Europa está avanzando en la construcción de un túnel inmerso que se convertirá en el más largo del mundo en esta categoría. Este proyecto, conocido como Fehmarnbelt Fixed Link, conectará Rødbyhavn, en la isla danesa de Lolland, con Puttgarden, en la isla alemana de Fehmarn. No solo se trata de una conexión local, sino que integrará tráfico por carretera y ferrocarril, con cuatro carriles y dos vías electrificadas, prometiendo reducir drásticamente los tiempos de cruce entre Dinamarca y Alemania. Se espera que el trayecto en automóvil dure unos diez minutos y en tren aproximadamente siete.
El avance en la construcción ha sido notable en los últimos meses. En mayo de 2026, la empresa Femern informó que el primer gran elemento de hormigón había sido sumergido y conectado en el lado danés. En junio, se instaló el segundo elemento, lo que permitió alcanzar más de 500 metros en total. Este progreso indica que el Fehmarnbelt ya no es solo un proyecto en papel, sino una infraestructura tangible que comienza a tomar forma bajo el mar.
Sin embargo, el desarrollo del túnel no está exento de complicaciones. La construcción de este tipo de túnel no se realiza mediante excavaciones tradicionales bajo el lecho marino. En primer lugar, se debe drenar una zanja en el fondo del estrecho. Posteriormente, cada sección se transporta flotando hasta su posición final, donde debe ser bajada con precisión para encajar con la anterior. Cada uno de estos elementos estándar mide 217 metros y pesa aproximadamente 73.500 toneladas, lo que requiere un alto grado de planificación y precisión en cada movimiento.
A pesar del progreso, el calendario del proyecto se ha visto afectado. El pontón de inmersión IVY, esencial para bajar y colocar los segmentos del túnel, ha enfrentado retrasos debido a la falta de aprobaciones necesarias. Esta situación está generando preocupaciones sobre el cumplimiento de los plazos establecidos, complicando aún más el desarrollo de la obra. Cada operación que se realiza en este proyecto debe ser meticulosamente calculada, lo que ha llevado a que el avance sea más lento de lo esperado.

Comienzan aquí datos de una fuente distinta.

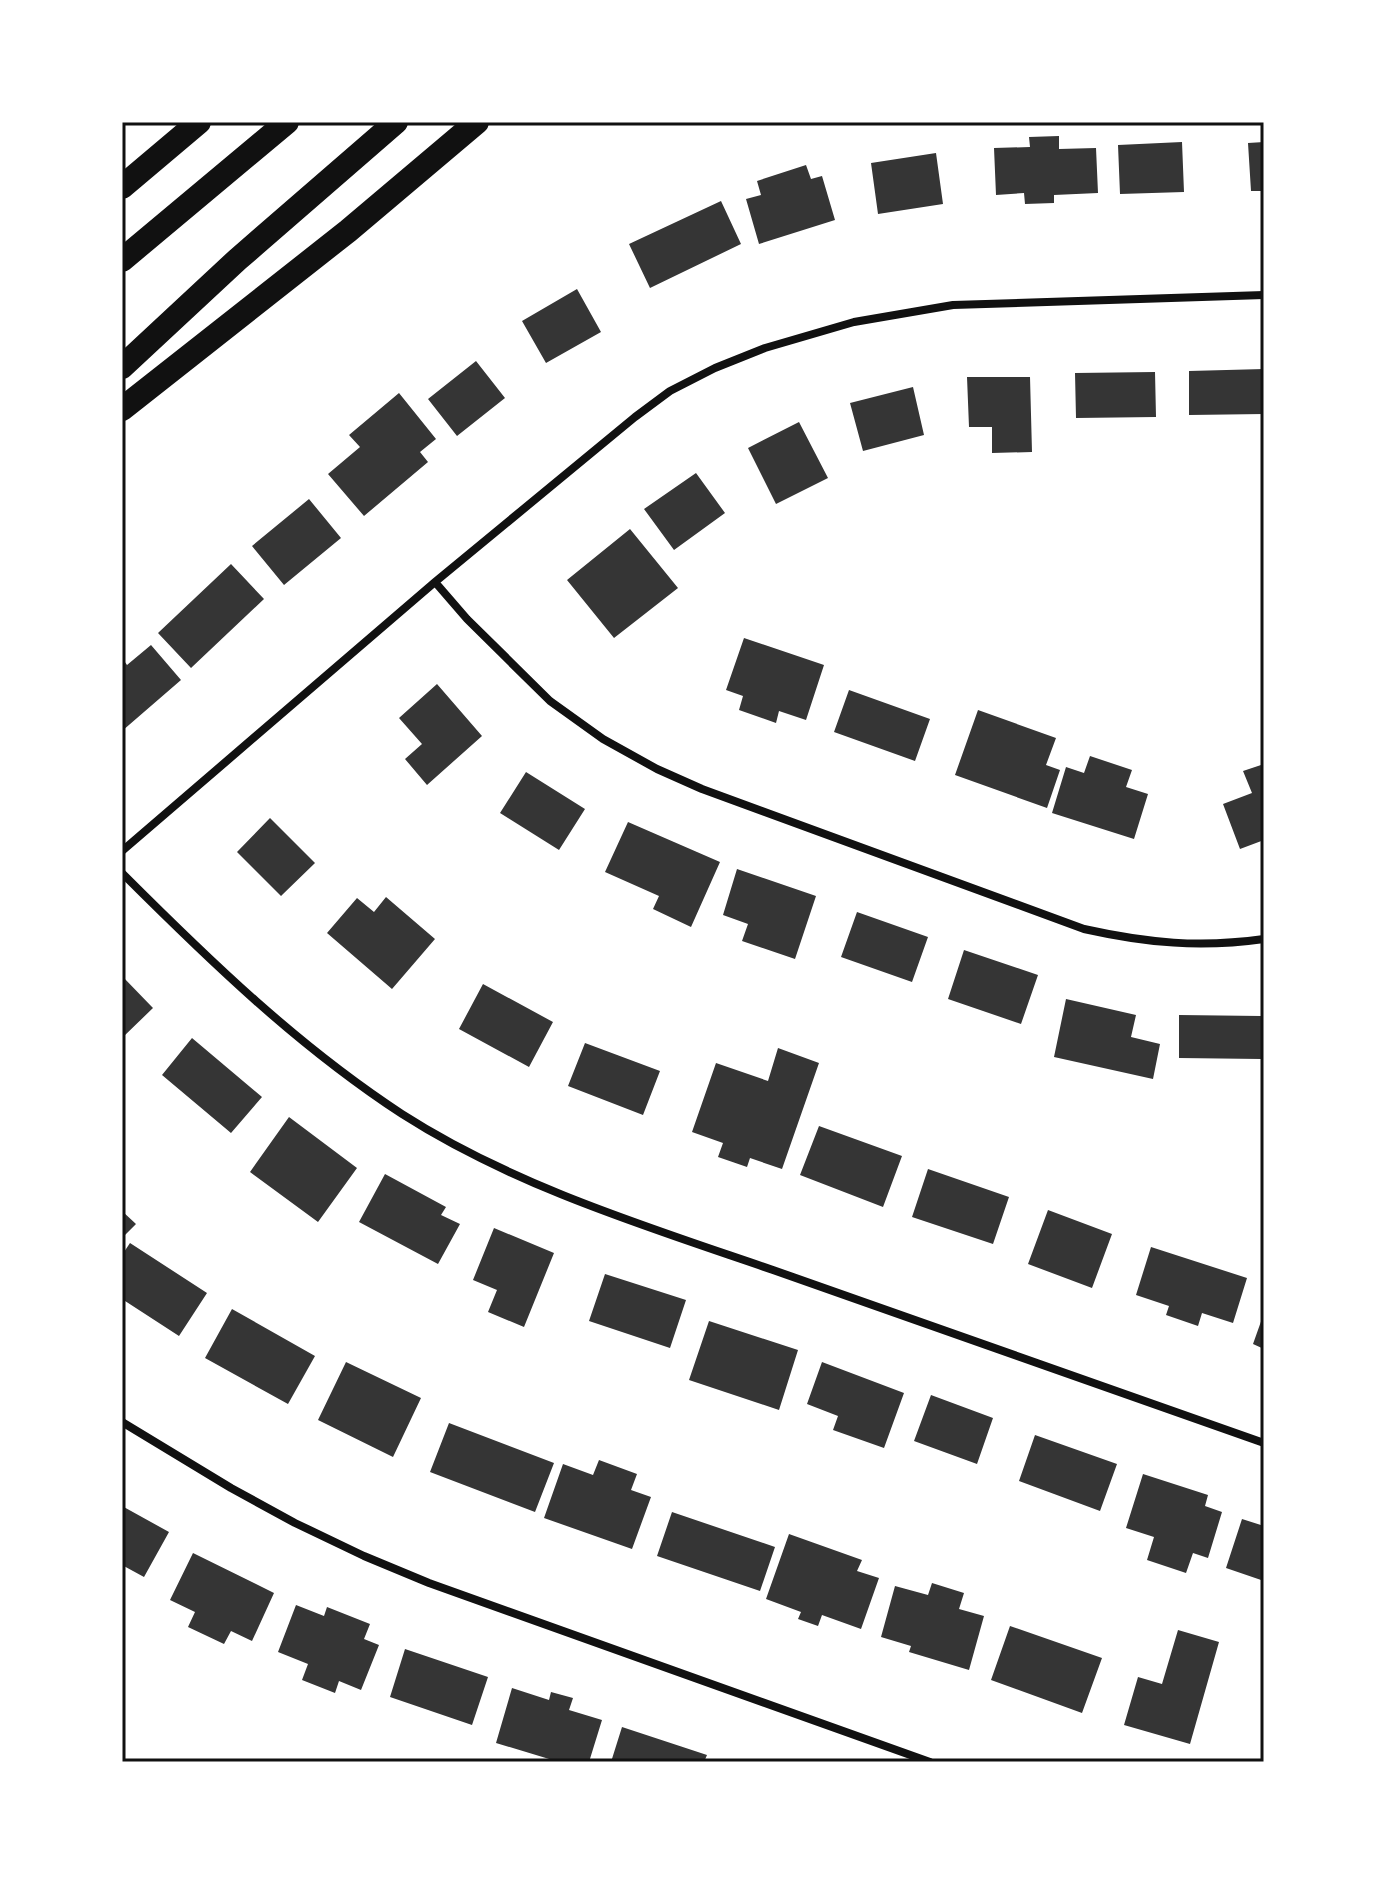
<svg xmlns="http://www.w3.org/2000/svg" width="1386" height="1884" viewBox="0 0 1386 1884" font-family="Cabin,sans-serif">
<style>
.building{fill:#353535}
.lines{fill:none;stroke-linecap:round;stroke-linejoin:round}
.minor{stroke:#111;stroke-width:8}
.motorway{stroke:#111;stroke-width:24}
.neatline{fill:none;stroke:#111;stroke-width:3}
</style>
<rect width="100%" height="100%" fill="#fff"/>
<!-- building -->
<path class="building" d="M1059 136V149L1096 148 1098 193 1054 195V203L1025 204 1024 193 996 195 994 148 1030 147 1029 137Z
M1182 142 1184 192 1120 194 1118 145Z
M1264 142V191H1251L1248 143Z
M936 153 943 204 878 214 871 163Z
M806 165 811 179 822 176 835 220 759 244 746 199 761 195 757 181Z
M721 201 741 244 650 288 629 244Z
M577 289 601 332 546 363 522 321Z
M476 361 505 398 457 436 428 399Z
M1264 369V414L1189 415V371Z
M1155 372 1156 417 1076 418 1075 373Z
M967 377H1030L1032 452 992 453V427H969Z
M913 387 924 435 863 451 850 403Z
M399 393 436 439 420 452 428 462 364 516 328 474 360 447 349 435Z
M799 422 828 478 776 504 748 448Z
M696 473 725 513 674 550 644 509Z
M309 499 341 538 284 585 252 546Z
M630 529 678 588 614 638 567 580Z
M231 564 264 599 191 668 158 633Z
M744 638 824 665 806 720 779 711 776 723 739 710 743 696 726 690Z
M151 645 181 680 122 731V658L127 665Z
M437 684 482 736 427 785 405 759 422 744 399 718Z
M849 690 930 719 915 761 834 732Z
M978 710 1056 738 1046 765 1060 770 1047 808 955 775Z
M1090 756 1132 770 1126 787 1148 794 1134 839 1052 813 1066 767 1084 773Z
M1264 764V840L1240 849 1223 804 1252 793 1243 771Z
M526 772 585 809 559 850 500 813Z
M270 818 315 863 281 896 237 852Z
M628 822 720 862 691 927 653 909 659 896 605 872Z
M737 869 816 896 795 959 742 941 748 924 723 915Z
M386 897 435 939 392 989 327 933 357 898 374 912Z
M857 912 928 937 912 982 841 957Z
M964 950 1038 975 1021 1024 948 999Z
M122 976 153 1008 122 1038Z
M483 984 553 1022 529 1067 459 1029Z
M1066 999 1136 1015 1131 1037 1160 1044 1153 1079 1054 1057Z
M1179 1015 1261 1016V1059L1179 1058Z
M192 1038 262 1097 231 1133 162 1075Z
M585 1043 660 1071 643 1115 568 1086Z
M778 1048 819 1063 782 1169 750 1158 747 1167 718 1157 723 1143 692 1132 716 1063 768 1081Z
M289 1117 357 1168 318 1222 250 1172Z
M819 1126 902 1156 883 1207 800 1175Z
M928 1169 1009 1197 993 1244 912 1217Z
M385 1174 446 1207 441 1215 460 1224 438 1264 359 1222Z
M1048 1210 1112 1234 1092 1288 1028 1264Z
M122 1211 136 1224 122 1238Z
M494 1228 554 1253 524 1327 488 1312 497 1290 473 1280Z
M130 1243 207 1293 179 1336 122 1299V1255Z
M1151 1247 1247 1278 1233 1323 1202 1313 1198 1326 1166 1315 1169 1306 1136 1295Z
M605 1274 686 1300 670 1348 589 1321Z
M232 1309 315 1356 288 1404 205 1358Z
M1264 1313V1349L1253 1344Z
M709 1321 798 1350 779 1410 689 1380Z
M346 1362 421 1398 393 1457 318 1420Z
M822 1362 904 1393 884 1448 833 1430 838 1416 807 1404Z
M931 1395 993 1418 977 1464 914 1441Z
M449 1423 554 1463 535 1512 430 1472Z
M1035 1435 1117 1464 1100 1511 1019 1481Z
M599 1460 637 1474 631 1490 651 1497 632 1549 544 1518 563 1464 593 1475Z
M1143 1474 1208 1495 1205 1506 1222 1512 1208 1558 1193 1553 1186 1573 1147 1560 1154 1537 1126 1528Z
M122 1506 169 1532 144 1577 122 1565Z
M672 1512 775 1547 760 1591 657 1556Z
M1242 1519 1264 1526V1581L1226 1568Z
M789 1534 862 1560 857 1571 879 1578 861 1629 822 1615 818 1626 798 1619 801 1612 766 1599Z
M193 1553 274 1593 252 1641 231 1631 224 1644 188 1627 195 1612 170 1600Z
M932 1583 964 1593 959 1609 984 1616 969 1670 909 1652 911 1646 881 1637 895 1586 928 1595Z
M296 1605 324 1616 327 1607 370 1624 364 1639 379 1645 361 1690 339 1681 335 1693 302 1680 308 1664 278 1652Z
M1010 1626 1102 1658 1082 1713 991 1680Z
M1178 1630 1219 1642 1190 1744 1124 1725 1138 1677 1162 1684Z
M405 1649 488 1677 472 1725 390 1697Z
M512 1688 549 1700 551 1692 573 1698 569 1710 602 1720 589 1762H559L496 1743Z
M622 1727 707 1755 704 1762H611Z"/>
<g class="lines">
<!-- minor -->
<path class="minor" d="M435 582 467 619 550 701 603 739 657 769 702 789 1084 929C1147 943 1200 948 1264 939
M122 851 435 582 635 417 670 391 715 368 765 348 854 322 953 305 1264 295
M122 873C210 961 298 1046 402 1114 514 1186 648 1227 773 1270 937 1328 1100 1385 1264 1443
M122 1422 231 1488 295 1523 364 1556 429 1583 930 1762"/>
<!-- motorway -->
<path class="motorway" d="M122 187 199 122
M122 260 287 122
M122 367 237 260 396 122
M122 409 348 231 477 122"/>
</g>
<!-- border -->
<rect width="1386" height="1884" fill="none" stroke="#ffffff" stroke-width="248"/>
<rect x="124" y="124" width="1138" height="1636" class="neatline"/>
</svg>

La construcción del Fehmarnbelt Fixed Link representa un esfuerzo significativo para mejorar la conectividad en la región del Mar Báltico. Este túnel no solo facilitará el transporte entre Dinamarca y Alemania, sino que también es un ejemplo de la ambición europea en materia de infraestructuras. La obra, que se ha ido gestando durante años, refleja la importancia de las inversiones en infraestructura para potenciar el crecimiento económico y facilitar el comercio en la región.

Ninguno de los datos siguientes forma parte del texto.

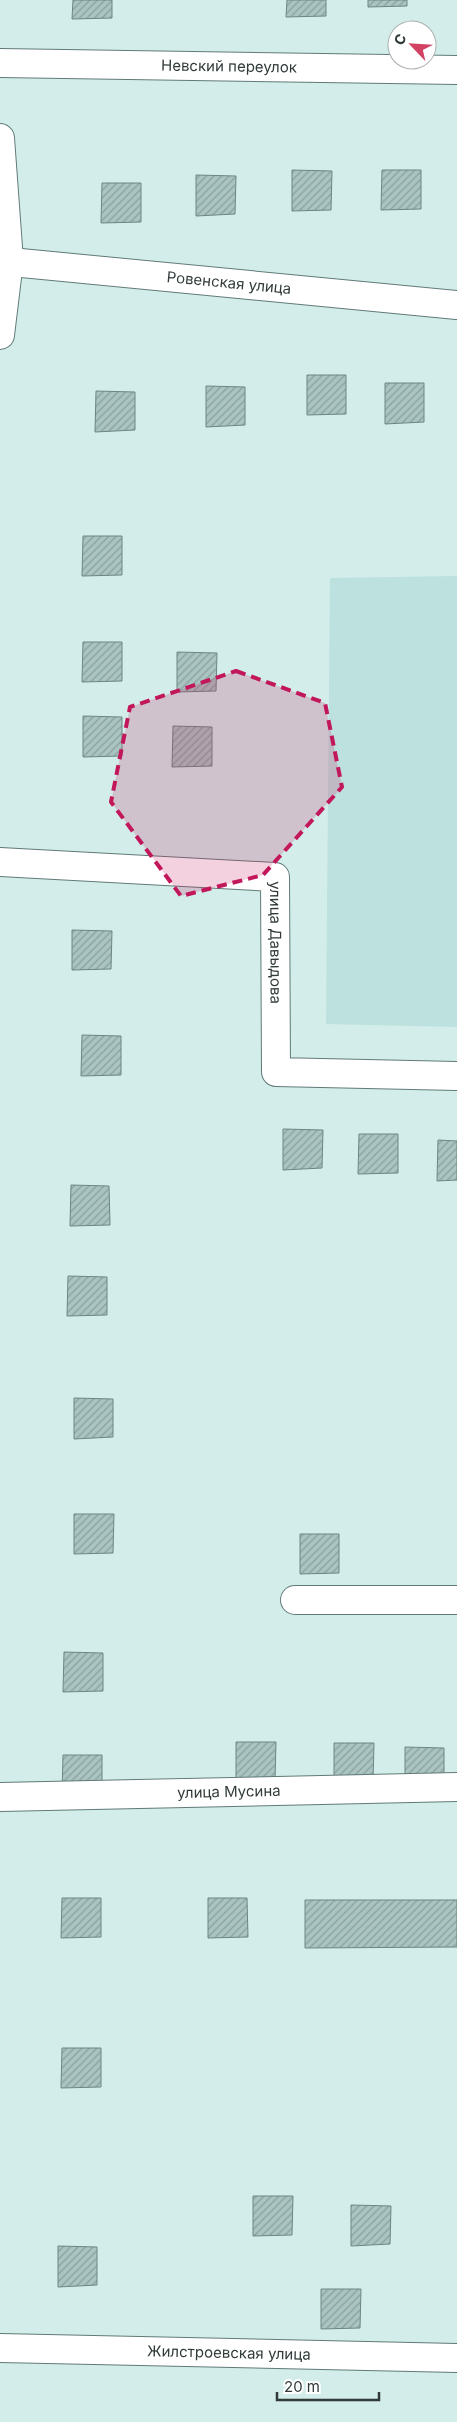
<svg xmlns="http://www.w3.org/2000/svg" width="457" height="2422" font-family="Inter,sans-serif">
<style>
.built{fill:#bde1de}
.building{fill:url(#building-hatch);stroke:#6d8684}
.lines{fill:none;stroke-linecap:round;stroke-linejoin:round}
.minor-casing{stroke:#617a78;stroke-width:30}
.minor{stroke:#fff;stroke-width:28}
.marked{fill:#c2185b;fill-opacity:0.2;stroke:#c2185b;stroke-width:4;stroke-dasharray:10 6;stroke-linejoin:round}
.labels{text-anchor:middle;stroke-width:4.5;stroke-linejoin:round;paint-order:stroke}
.street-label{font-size:15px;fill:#313b3a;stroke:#fff}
</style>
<defs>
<pattern id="building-hatch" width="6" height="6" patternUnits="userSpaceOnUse" patternTransform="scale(1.25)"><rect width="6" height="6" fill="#a9c4c1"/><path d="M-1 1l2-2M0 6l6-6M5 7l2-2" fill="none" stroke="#8aa09e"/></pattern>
</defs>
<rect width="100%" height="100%" fill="#d2edea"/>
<path class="built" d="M457,576v451l-131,-3 4,-446z"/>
<path class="building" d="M73,0h39v18l-40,1z
M287,0h39v16l-40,1z
M368,0h39v6l-39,1z
M292,170l40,1 -1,39 -39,1z
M382,170h39v39l-40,1z
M196,175l40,1 -1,38 -39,2z
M102,183h39v39l-40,1z
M307,375h39v39l-39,1z
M385,383h39v39l-39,2z
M206,386l39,1v38l-39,2z
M96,391l39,1v38l-40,2z
M83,536h39v39l-40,1z
M83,642h39v39l-40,1z
M177,652l40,1 -1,38 -39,1z
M83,716l39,1v39l-39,1z
M173,726l39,1v39l-40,1z
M72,930l40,1 -1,38 -39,1z
M82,1035l39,1v39l-40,1z
M283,1129l40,1 -1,38 -39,2z
M359,1134h39v39l-40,1z
M438,1140l19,1v39l-20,1z
M71,1185l38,1 1,39 -40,1z
M68,1276l39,1v38l-40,1z
M74,1398l39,1v38l-39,2z
M74,1514h40l-1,39 -39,1z
M300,1534h39v39l-39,1z
M64,1652l39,1v38l-40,1z
M236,1742h40l-1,39 -39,1z
M334,1743h40l-1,39 -39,1z
M405,1747l39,1v39l-39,1z
M63,1755h39v39l-40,1z
M62,1898h39v39l-40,1z
M208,1898h39l1,39 -40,1z
M305,1900h152v47l-152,1z
M62,2048h39v39l-40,1z
M253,2196h40l-1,39 -39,1z
M351,2205l40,1 -1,38 -39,2z
M58,2246l39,1v38l-39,2z
M321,2289h40l-1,39 -39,1z"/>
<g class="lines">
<defs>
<g id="minor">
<path id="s1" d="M0,63l457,7"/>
<path d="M0,138l9,123 -9,74"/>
<path id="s2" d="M0,261l457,44"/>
<path id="s3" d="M0,862l275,15 1,195 181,4"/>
<path d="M295,1600h162"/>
<path id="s4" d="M0,1797l457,-10"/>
<path id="s5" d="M0,2348l457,10"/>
</g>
</defs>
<use href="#minor" class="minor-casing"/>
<use href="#minor" class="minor"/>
</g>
<path class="marked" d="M236,671l89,32 17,84 -79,88 -82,21 -70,-94 19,-95z"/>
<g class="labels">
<g class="street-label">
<text dy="5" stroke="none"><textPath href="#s1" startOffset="229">Невский переулок</textPath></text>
<text dy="5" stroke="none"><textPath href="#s2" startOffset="230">Ровенская улица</textPath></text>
<text dy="5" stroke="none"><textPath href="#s3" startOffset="341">улица Давыдова</textPath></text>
<text dy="5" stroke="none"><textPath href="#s4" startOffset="229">улица Мусина</textPath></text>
<text dy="5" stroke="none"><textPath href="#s5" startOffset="229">Жилстроевская улица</textPath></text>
</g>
</g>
<g transform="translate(412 45) rotate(295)"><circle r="24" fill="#ffffff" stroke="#adb1b0"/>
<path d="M0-4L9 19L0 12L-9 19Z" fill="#d14265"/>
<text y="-8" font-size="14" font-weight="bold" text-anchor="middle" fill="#313b3a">С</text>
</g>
<path d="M277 2392v8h102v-8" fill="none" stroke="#313b3a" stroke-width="2.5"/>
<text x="284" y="2392" font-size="15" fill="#313b3a" stroke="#ffffff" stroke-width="4" paint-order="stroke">20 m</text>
</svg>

Contexto: El Fehmarnbelt Fixed Link es un proyecto que busca mejorar la infraestructura de transporte en Europa, lo que es esencial para fomentar la interconexión entre los países nórdicos y el resto de Europa. Con una inversión estimada que supera los 7.000 millones de euros, la obra promete transformar las dinámicas de movilidad en esta parte del continente. La finalización del túnel está prevista para 2029, lo que marcaría un hito en la ingeniería civil y en la cooperación entre naciones europeas.